▶ GIVEN INFORMATION:

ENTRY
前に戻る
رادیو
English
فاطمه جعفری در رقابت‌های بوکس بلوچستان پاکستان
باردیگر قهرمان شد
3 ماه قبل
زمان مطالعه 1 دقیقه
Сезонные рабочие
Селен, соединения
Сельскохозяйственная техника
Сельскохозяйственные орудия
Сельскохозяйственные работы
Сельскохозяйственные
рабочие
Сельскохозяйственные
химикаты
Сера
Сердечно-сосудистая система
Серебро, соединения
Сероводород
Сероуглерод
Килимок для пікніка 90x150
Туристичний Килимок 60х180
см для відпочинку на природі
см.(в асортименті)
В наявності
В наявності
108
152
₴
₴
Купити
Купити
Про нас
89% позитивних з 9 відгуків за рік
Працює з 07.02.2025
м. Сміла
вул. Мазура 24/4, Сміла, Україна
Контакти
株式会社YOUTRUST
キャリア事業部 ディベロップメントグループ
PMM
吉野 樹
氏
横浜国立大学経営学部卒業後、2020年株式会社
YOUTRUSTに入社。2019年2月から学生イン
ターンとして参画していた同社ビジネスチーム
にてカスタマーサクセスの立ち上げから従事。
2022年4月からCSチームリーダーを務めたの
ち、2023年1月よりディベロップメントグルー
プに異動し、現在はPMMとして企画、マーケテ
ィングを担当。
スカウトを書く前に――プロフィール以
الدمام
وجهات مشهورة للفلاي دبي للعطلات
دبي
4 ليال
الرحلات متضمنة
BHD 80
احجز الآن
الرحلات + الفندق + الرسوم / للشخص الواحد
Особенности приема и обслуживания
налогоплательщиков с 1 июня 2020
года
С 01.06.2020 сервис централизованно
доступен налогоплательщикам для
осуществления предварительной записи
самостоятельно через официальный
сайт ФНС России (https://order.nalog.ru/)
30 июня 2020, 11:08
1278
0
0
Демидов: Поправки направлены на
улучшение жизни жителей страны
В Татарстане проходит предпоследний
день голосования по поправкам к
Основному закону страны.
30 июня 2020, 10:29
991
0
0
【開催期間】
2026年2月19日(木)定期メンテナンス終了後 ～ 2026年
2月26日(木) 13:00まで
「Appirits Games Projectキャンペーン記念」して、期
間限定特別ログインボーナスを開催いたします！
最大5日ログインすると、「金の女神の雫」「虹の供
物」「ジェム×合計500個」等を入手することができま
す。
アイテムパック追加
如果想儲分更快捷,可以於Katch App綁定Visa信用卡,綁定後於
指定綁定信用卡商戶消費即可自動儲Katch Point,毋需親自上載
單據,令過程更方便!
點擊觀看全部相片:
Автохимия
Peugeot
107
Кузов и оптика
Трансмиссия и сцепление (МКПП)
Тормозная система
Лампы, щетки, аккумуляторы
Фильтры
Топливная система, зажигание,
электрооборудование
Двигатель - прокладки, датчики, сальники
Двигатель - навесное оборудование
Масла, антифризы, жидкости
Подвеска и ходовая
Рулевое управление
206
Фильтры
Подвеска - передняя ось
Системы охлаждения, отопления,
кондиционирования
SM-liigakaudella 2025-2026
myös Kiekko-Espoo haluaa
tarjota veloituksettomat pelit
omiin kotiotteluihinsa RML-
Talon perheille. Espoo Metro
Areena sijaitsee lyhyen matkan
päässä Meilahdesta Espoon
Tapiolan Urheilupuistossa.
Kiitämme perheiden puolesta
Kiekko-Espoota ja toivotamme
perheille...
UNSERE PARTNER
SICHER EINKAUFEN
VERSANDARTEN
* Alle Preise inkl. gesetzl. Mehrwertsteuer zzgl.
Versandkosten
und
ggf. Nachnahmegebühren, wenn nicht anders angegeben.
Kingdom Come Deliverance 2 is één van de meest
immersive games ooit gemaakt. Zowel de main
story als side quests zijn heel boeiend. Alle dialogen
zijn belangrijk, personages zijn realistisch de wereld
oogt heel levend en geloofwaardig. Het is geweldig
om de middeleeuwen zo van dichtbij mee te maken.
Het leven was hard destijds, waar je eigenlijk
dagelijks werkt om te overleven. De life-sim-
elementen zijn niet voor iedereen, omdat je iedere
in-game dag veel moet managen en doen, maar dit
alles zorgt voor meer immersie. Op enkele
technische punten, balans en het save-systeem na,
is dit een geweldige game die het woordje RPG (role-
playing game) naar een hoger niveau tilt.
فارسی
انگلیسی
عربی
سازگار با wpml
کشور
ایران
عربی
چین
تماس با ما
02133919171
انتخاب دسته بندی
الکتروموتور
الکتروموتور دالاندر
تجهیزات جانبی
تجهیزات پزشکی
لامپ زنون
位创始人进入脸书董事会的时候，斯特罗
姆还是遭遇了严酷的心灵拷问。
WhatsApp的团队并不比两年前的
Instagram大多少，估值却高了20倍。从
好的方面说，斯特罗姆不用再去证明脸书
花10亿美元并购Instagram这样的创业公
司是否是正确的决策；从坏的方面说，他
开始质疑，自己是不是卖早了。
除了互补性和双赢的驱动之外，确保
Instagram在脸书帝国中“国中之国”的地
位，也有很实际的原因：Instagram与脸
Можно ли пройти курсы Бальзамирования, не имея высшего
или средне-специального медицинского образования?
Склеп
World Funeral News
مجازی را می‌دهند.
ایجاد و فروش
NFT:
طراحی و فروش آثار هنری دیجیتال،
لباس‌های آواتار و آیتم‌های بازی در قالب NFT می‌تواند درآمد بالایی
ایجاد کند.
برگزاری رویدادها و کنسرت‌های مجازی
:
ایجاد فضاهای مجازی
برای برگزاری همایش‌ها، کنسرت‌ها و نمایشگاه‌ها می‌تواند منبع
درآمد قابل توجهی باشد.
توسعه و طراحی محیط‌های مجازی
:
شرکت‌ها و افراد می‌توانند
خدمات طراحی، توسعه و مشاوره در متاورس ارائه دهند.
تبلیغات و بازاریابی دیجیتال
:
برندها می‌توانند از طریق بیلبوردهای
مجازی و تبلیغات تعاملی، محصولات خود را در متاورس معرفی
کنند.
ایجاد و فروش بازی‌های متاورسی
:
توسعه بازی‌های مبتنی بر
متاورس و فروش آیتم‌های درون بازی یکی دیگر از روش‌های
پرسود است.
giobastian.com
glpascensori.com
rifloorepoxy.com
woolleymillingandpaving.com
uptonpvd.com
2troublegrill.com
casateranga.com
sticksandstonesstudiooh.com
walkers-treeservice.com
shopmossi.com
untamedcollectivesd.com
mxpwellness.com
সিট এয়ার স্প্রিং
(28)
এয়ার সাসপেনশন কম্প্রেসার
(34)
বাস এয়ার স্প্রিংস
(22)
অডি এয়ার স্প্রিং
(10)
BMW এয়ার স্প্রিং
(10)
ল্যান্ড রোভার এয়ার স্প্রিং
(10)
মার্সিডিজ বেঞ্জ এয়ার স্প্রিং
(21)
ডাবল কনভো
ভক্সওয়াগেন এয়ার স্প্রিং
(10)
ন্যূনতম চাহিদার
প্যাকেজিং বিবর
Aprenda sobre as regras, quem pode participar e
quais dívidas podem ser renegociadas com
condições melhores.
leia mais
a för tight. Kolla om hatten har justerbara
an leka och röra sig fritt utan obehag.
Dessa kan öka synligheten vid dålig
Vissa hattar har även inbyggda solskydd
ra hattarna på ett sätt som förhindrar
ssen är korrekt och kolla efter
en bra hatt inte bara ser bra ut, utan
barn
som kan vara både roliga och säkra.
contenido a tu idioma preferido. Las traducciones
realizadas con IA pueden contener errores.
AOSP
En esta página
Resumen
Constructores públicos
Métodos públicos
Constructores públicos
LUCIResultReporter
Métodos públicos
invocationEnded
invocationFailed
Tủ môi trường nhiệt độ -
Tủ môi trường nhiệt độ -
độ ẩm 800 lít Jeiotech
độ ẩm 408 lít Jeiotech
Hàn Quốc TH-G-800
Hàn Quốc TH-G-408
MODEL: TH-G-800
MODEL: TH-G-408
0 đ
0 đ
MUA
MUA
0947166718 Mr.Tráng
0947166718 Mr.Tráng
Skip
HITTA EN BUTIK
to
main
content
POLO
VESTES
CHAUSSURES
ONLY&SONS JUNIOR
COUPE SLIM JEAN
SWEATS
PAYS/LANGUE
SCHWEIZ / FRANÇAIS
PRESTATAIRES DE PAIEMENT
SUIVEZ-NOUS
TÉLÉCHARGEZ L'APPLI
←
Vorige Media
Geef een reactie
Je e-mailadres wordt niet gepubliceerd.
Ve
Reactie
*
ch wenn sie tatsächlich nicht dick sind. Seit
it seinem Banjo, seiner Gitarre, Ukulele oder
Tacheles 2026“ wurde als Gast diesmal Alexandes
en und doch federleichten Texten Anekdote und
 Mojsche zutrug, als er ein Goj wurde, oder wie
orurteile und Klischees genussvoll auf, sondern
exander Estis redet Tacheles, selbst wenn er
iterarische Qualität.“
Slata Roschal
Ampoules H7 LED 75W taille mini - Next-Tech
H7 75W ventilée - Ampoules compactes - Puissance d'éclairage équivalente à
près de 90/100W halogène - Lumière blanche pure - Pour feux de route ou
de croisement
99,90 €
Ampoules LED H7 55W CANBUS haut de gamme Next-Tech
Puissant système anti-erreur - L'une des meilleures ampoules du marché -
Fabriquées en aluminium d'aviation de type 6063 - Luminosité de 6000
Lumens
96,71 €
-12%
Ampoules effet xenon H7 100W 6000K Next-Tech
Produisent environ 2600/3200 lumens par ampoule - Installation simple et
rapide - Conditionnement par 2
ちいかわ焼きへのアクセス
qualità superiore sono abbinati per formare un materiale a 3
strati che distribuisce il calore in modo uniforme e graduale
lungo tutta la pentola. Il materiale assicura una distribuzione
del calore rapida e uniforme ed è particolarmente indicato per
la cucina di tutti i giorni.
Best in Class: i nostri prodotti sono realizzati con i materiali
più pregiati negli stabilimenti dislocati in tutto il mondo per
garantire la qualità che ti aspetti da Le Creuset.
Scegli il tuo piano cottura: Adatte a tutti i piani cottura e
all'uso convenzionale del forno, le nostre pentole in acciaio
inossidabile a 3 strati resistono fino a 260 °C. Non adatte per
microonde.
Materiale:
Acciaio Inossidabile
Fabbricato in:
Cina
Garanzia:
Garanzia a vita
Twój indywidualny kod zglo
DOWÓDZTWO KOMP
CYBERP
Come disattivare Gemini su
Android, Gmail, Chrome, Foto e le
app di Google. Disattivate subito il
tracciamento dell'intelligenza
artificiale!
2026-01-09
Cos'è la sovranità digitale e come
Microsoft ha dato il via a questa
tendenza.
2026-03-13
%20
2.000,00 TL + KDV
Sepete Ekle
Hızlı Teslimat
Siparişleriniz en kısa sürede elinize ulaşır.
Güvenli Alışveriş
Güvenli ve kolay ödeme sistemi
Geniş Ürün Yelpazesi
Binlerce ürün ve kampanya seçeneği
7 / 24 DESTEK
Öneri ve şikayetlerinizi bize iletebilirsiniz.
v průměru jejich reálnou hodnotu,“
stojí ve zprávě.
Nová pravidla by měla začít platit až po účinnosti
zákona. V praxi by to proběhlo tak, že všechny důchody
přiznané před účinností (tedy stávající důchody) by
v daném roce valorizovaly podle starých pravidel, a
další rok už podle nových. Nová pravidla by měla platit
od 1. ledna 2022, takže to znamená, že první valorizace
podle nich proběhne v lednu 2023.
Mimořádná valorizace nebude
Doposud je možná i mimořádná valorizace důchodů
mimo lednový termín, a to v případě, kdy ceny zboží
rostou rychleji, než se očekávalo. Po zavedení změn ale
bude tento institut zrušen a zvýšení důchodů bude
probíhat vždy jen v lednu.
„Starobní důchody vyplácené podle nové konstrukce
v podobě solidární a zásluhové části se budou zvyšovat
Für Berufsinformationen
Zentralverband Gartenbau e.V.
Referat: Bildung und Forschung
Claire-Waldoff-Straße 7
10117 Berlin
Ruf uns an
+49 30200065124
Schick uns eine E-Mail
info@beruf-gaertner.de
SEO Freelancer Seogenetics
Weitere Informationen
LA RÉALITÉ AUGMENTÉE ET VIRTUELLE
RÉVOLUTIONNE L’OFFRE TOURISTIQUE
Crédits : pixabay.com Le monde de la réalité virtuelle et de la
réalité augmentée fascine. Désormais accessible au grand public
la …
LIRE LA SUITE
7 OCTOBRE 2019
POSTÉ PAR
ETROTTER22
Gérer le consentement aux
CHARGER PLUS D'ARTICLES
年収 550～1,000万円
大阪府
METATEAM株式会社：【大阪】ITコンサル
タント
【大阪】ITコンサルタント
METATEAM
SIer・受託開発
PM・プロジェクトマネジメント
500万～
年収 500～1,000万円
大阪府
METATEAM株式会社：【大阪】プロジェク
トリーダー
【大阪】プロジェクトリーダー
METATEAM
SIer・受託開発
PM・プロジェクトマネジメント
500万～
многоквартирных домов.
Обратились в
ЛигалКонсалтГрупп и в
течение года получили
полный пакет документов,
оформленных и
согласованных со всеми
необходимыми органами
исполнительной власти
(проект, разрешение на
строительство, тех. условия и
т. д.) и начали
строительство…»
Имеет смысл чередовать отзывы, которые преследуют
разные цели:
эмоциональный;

▶ JOB:
The answer is the run of lines above from the line containing "2026年2月19日(木)定期メンテナンス終了後 ～ 2026年" through the line containing "Het leven was", copied exactly and alone.

▶ RESULT OF THE TASK:
2026年2月19日(木)定期メンテナンス終了後 ～ 2026年
2月26日(木) 13:00まで
「Appirits Games Projectキャンペーン記念」して、期
間限定特別ログインボーナスを開催いたします！
最大5日ログインすると、「金の女神の雫」「虹の供
物」「ジェム×合計500個」等を入手することができま
す。
アイテムパック追加
如果想儲分更快捷,可以於Katch App綁定Visa信用卡,綁定後於
指定綁定信用卡商戶消費即可自動儲Katch Point,毋需親自上載
單據,令過程更方便!
點擊觀看全部相片:
Автохимия
Peugeot
107
Кузов и оптика
Трансмиссия и сцепление (МКПП)
Тормозная система
Лампы, щетки, аккумуляторы
Фильтры
Топливная система, зажигание,
электрооборудование
Двигатель - прокладки, датчики, сальники
Двигатель - навесное оборудование
Масла, антифризы, жидкости
Подвеска и ходовая
Рулевое управление
206
Фильтры
Подвеска - передняя ось
Системы охлаждения, отопления,
кондиционирования
SM-liigakaudella 2025-2026
myös Kiekko-Espoo haluaa
tarjota veloituksettomat pelit
omiin kotiotteluihinsa RML-
Talon perheille. Espoo Metro
Areena sijaitsee lyhyen matkan
päässä Meilahdesta Espoon
Tapiolan Urheilupuistossa.
Kiitämme perheiden puolesta
Kiekko-Espoota ja toivotamme
perheille...
UNSERE PARTNER
SICHER EINKAUFEN
VERSANDARTEN
* Alle Preise inkl. gesetzl. Mehrwertsteuer zzgl.
Versandkosten
und
ggf. Nachnahmegebühren, wenn nicht anders angegeben.
Kingdom Come Deliverance 2 is één van de meest
immersive games ooit gemaakt. Zowel de main
story als side quests zijn heel boeiend. Alle dialogen
zijn belangrijk, personages zijn realistisch de wereld
oogt heel levend en geloofwaardig. Het is geweldig
om de middeleeuwen zo van dichtbij mee te maken.
Het leven was hard destijds, waar je eigenlijk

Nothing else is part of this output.